Why this step matters: This opening step gives the page its direction, so do not rush it just because it looks simple.
2

Mirror the job posting's exact language in your experience bullets

Step 2

Copy the three to five most important phrases from the job description—tools, methodologies, role-specific verbs—and incorporate them naturally into your experience bullets where they genuinely apply. ATS matching is often exact-string. If the job says 'stakeholder management' and your resume says 'working with stakeholders,' you may not match.

Why this step matters: This step matters because it connects the earlier idea to the more practical decision that comes next.
3

Lead each bullet with a strong action verb and quantify outcomes

Step 3

Weak: 'Responsible for managing the team.' Strong: 'Led a 6-person engineering team to ship a platform migration 3 weeks ahead of schedule, reducing infrastructure cost by $40K annually.' Every bullet should answer: what did you do, how did you do it, and what measurably resulted? Numbers—percentages, dollar amounts, time saved—are the most credible signals.

Why this step matters: This step matters because it connects the earlier idea to the more practical decision that comes next.
4

Build a tailored skills section that reflects the job family

Step 4

Include a Skills section listing technical tools, platforms, methodologies, and domain knowledge relevant to the target role. Don't include vague soft skills like 'communication' or 'teamwork'—ATS doesn't weight them and humans find them meaningless. List specific tools (Salesforce, dbt, Figma) and frameworks (Agile, DCF analysis, A/B testing) that the job actually requires.

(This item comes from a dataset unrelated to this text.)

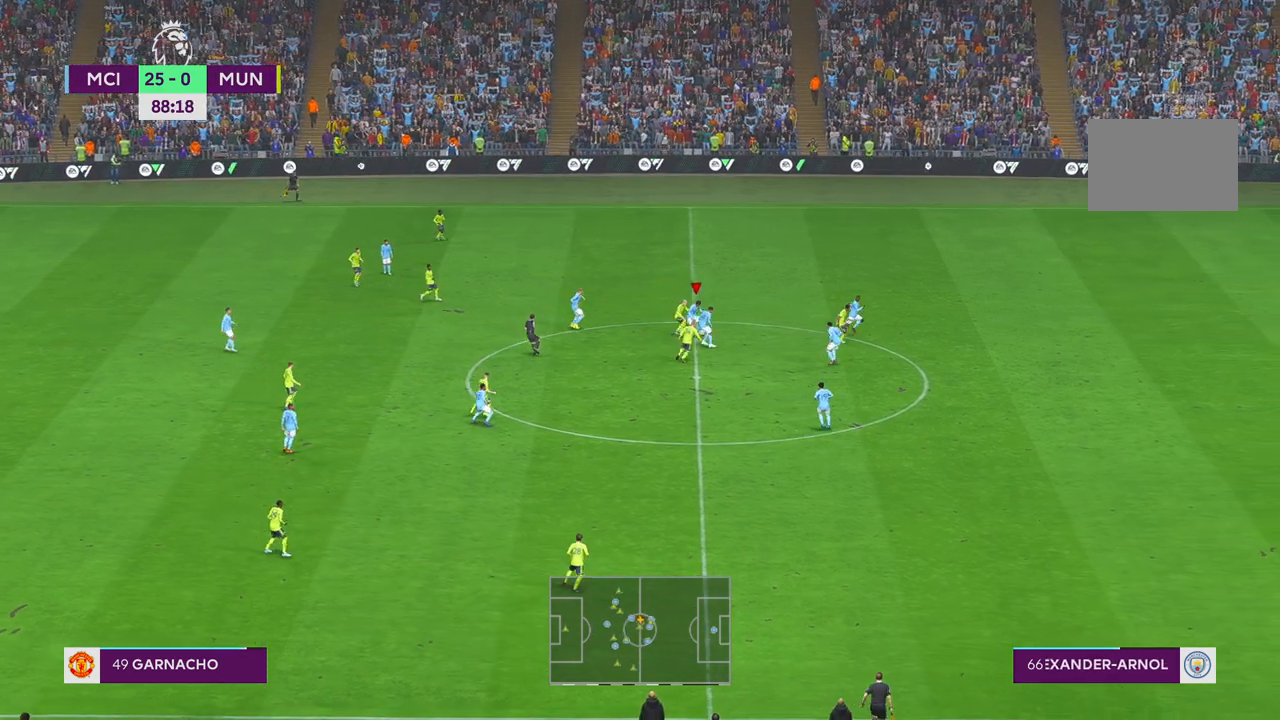
{"buttons": ["A", "R2"], "left_stick": "right", "right_stick": "center", "events": [[67, "DPAD_UP", "up"], [183, "DPAD_UP", "down"], [250, "DPAD_UP", "up"], [350, "A", "down"], [383, "left_stick", "right"]]}
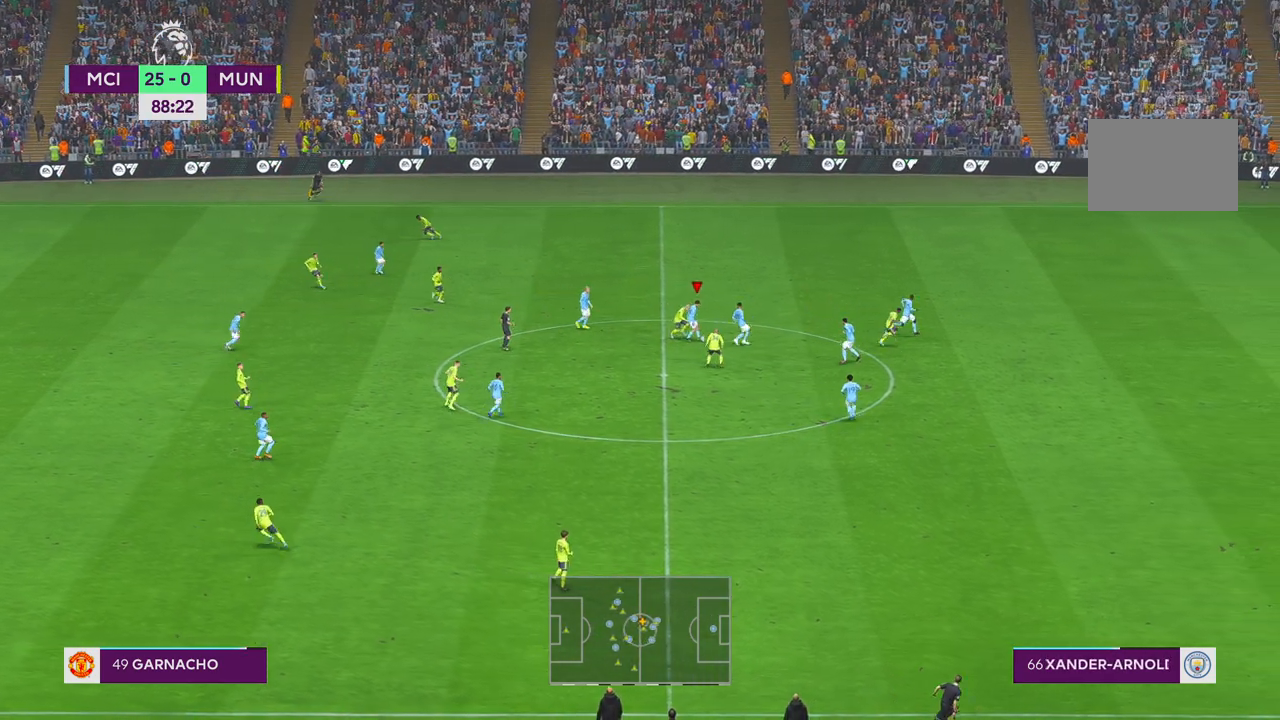
{"buttons": ["R2"], "left_stick": "right", "right_stick": "center", "events": [[17, "A", "up"], [83, "A", "down"], [150, "A", "up"]]}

Why this step matters: This step matters because it connects the earlier idea to the more practical decision that comes next.
5

Test your resume file format before submitting

Step 5

Submit as .docx or a clean single-layer PDF, never as a designed Canva or InDesign export. Run your resume through Jobscan or ResumeWorded against the specific job description to see your match score and identify missing keywords. Target 70%+ match score before submitting to competitive roles. Fix formatting warnings before keyword gaps.

Why this step matters: Use this final step to lock in what worked. That is what turns the guide from one-time reading into a repeatable system.
Frequently asked questions

Should my resume be one page or two pages?

One page for under 10 years of directly relevant experience; two pages for senior roles, technical depth, or extensive publication/project records. The real rule is no wasted space: every line should earn its place. A cramped one-page that cuts meaningful accomplishments is worse than a clean two-page. Never go beyond two pages for most corporate applications.

Do functional resumes (skills-first) work well for career changers?

They're generally less effective than chronological resumes because ATS systems are designed around chronological formats and recruiters are suspicious of functional formats that obscure employment timeline. For career changers, a hybrid format—standard chronological with a strong opening summary that bridges your background to the new role—performs better in both ATS and recruiter review.

How often should I customize my resume for each application?

For every application at a company or role you genuinely want. This doesn't mean rewriting—it means adjusting your summary paragraph, reordering bullet points to lead with the most relevant experience, and ensuring the job description's key phrases appear in your document. Keep a master resume with all your experience, and create tailored versions from it.

What's the most common ATS formatting mistake?

Using a multi-column layout or text boxes created in design tools. These look polished to humans but get parsed as garbage by most ATS software—your contact information ends up in your work history, or entire sections get skipped. Use a standard word processor template with no design elements. Your content quality, not visual design, determines ATS pass rate.